TASK TO CARRY OUT —
In full and word for word, give the records again.

-*-*-

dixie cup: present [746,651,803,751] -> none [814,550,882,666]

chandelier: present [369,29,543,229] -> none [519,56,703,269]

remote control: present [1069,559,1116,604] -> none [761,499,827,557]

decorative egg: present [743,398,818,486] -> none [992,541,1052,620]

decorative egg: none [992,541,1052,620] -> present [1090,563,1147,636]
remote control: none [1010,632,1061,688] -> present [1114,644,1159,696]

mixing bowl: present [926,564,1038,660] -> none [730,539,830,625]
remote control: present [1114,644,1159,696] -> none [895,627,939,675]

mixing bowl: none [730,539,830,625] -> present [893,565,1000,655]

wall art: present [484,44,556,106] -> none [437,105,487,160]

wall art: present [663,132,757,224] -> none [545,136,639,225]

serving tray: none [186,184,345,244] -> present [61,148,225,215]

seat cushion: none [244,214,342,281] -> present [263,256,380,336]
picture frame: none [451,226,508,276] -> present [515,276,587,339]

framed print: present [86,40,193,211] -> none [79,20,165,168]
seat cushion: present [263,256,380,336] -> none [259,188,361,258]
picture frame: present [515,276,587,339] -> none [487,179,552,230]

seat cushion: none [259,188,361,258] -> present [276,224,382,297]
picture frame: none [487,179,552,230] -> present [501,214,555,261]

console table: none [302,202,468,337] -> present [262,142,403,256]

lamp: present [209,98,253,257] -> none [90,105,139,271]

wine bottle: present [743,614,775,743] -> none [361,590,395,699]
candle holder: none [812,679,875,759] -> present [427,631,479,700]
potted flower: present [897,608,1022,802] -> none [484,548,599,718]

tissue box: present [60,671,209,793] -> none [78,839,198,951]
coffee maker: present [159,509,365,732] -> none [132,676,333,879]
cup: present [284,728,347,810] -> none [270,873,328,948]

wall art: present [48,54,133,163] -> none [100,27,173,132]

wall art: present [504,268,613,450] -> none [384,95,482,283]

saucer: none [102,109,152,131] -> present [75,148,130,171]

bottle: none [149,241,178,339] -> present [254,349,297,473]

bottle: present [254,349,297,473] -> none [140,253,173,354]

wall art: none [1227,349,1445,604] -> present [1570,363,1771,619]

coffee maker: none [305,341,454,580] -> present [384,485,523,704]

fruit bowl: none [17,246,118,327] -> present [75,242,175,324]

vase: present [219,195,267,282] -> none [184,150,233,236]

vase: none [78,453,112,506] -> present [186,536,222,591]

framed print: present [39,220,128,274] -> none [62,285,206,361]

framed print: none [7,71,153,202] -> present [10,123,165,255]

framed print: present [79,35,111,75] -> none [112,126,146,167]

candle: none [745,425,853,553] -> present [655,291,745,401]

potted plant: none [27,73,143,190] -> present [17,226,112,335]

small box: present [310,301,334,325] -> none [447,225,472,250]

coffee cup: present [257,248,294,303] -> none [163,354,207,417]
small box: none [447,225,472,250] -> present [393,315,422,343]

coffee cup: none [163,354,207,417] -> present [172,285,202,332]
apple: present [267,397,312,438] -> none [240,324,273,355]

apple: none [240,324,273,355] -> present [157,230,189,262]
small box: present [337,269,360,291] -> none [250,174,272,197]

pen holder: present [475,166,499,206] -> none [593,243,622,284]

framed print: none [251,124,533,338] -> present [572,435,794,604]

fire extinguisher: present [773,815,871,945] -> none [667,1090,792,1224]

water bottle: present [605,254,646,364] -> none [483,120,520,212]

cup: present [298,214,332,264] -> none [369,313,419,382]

-*-*-

TASK RESPONSE —
dixie cup: present [746,651,803,751] -> none [814,550,882,666]

chandelier: present [369,29,543,229] -> none [519,56,703,269]

remote control: present [1069,559,1116,604] -> none [761,499,827,557]

decorative egg: present [743,398,818,486] -> none [992,541,1052,620]

decorative egg: none [992,541,1052,620] -> present [1090,563,1147,636]
remote control: none [1010,632,1061,688] -> present [1114,644,1159,696]

mixing bowl: present [926,564,1038,660] -> none [730,539,830,625]
remote control: present [1114,644,1159,696] -> none [895,627,939,675]

mixing bowl: none [730,539,830,625] -> present [893,565,1000,655]

wall art: present [484,44,556,106] -> none [437,105,487,160]

wall art: present [663,132,757,224] -> none [545,136,639,225]

serving tray: none [186,184,345,244] -> present [61,148,225,215]

seat cushion: none [244,214,342,281] -> present [263,256,380,336]
picture frame: none [451,226,508,276] -> present [515,276,587,339]

framed print: present [86,40,193,211] -> none [79,20,165,168]
seat cushion: present [263,256,380,336] -> none [259,188,361,258]
picture frame: present [515,276,587,339] -> none [487,179,552,230]

seat cushion: none [259,188,361,258] -> present [276,224,382,297]
picture frame: none [487,179,552,230] -> present [501,214,555,261]

console table: none [302,202,468,337] -> present [262,142,403,256]

lamp: present [209,98,253,257] -> none [90,105,139,271]

wine bottle: present [743,614,775,743] -> none [361,590,395,699]
candle holder: none [812,679,875,759] -> present [427,631,479,700]
potted flower: present [897,608,1022,802] -> none [484,548,599,718]

tissue box: present [60,671,209,793] -> none [78,839,198,951]
coffee maker: present [159,509,365,732] -> none [132,676,333,879]
cup: present [284,728,347,810] -> none [270,873,328,948]

wall art: present [48,54,133,163] -> none [100,27,173,132]

wall art: present [504,268,613,450] -> none [384,95,482,283]

saucer: none [102,109,152,131] -> present [75,148,130,171]

bottle: none [149,241,178,339] -> present [254,349,297,473]

bottle: present [254,349,297,473] -> none [140,253,173,354]

wall art: none [1227,349,1445,604] -> present [1570,363,1771,619]

coffee maker: none [305,341,454,580] -> present [384,485,523,704]

fruit bowl: none [17,246,118,327] -> present [75,242,175,324]

vase: present [219,195,267,282] -> none [184,150,233,236]

vase: none [78,453,112,506] -> present [186,536,222,591]

framed print: present [39,220,128,274] -> none [62,285,206,361]

framed print: none [7,71,153,202] -> present [10,123,165,255]

framed print: present [79,35,111,75] -> none [112,126,146,167]

candle: none [745,425,853,553] -> present [655,291,745,401]

potted plant: none [27,73,143,190] -> present [17,226,112,335]

small box: present [310,301,334,325] -> none [447,225,472,250]

coffee cup: present [257,248,294,303] -> none [163,354,207,417]
small box: none [447,225,472,250] -> present [393,315,422,343]

coffee cup: none [163,354,207,417] -> present [172,285,202,332]
apple: present [267,397,312,438] -> none [240,324,273,355]

apple: none [240,324,273,355] -> present [157,230,189,262]
small box: present [337,269,360,291] -> none [250,174,272,197]

pen holder: present [475,166,499,206] -> none [593,243,622,284]

framed print: none [251,124,533,338] -> present [572,435,794,604]

fire extinguisher: present [773,815,871,945] -> none [667,1090,792,1224]

water bottle: present [605,254,646,364] -> none [483,120,520,212]

cup: present [298,214,332,264] -> none [369,313,419,382]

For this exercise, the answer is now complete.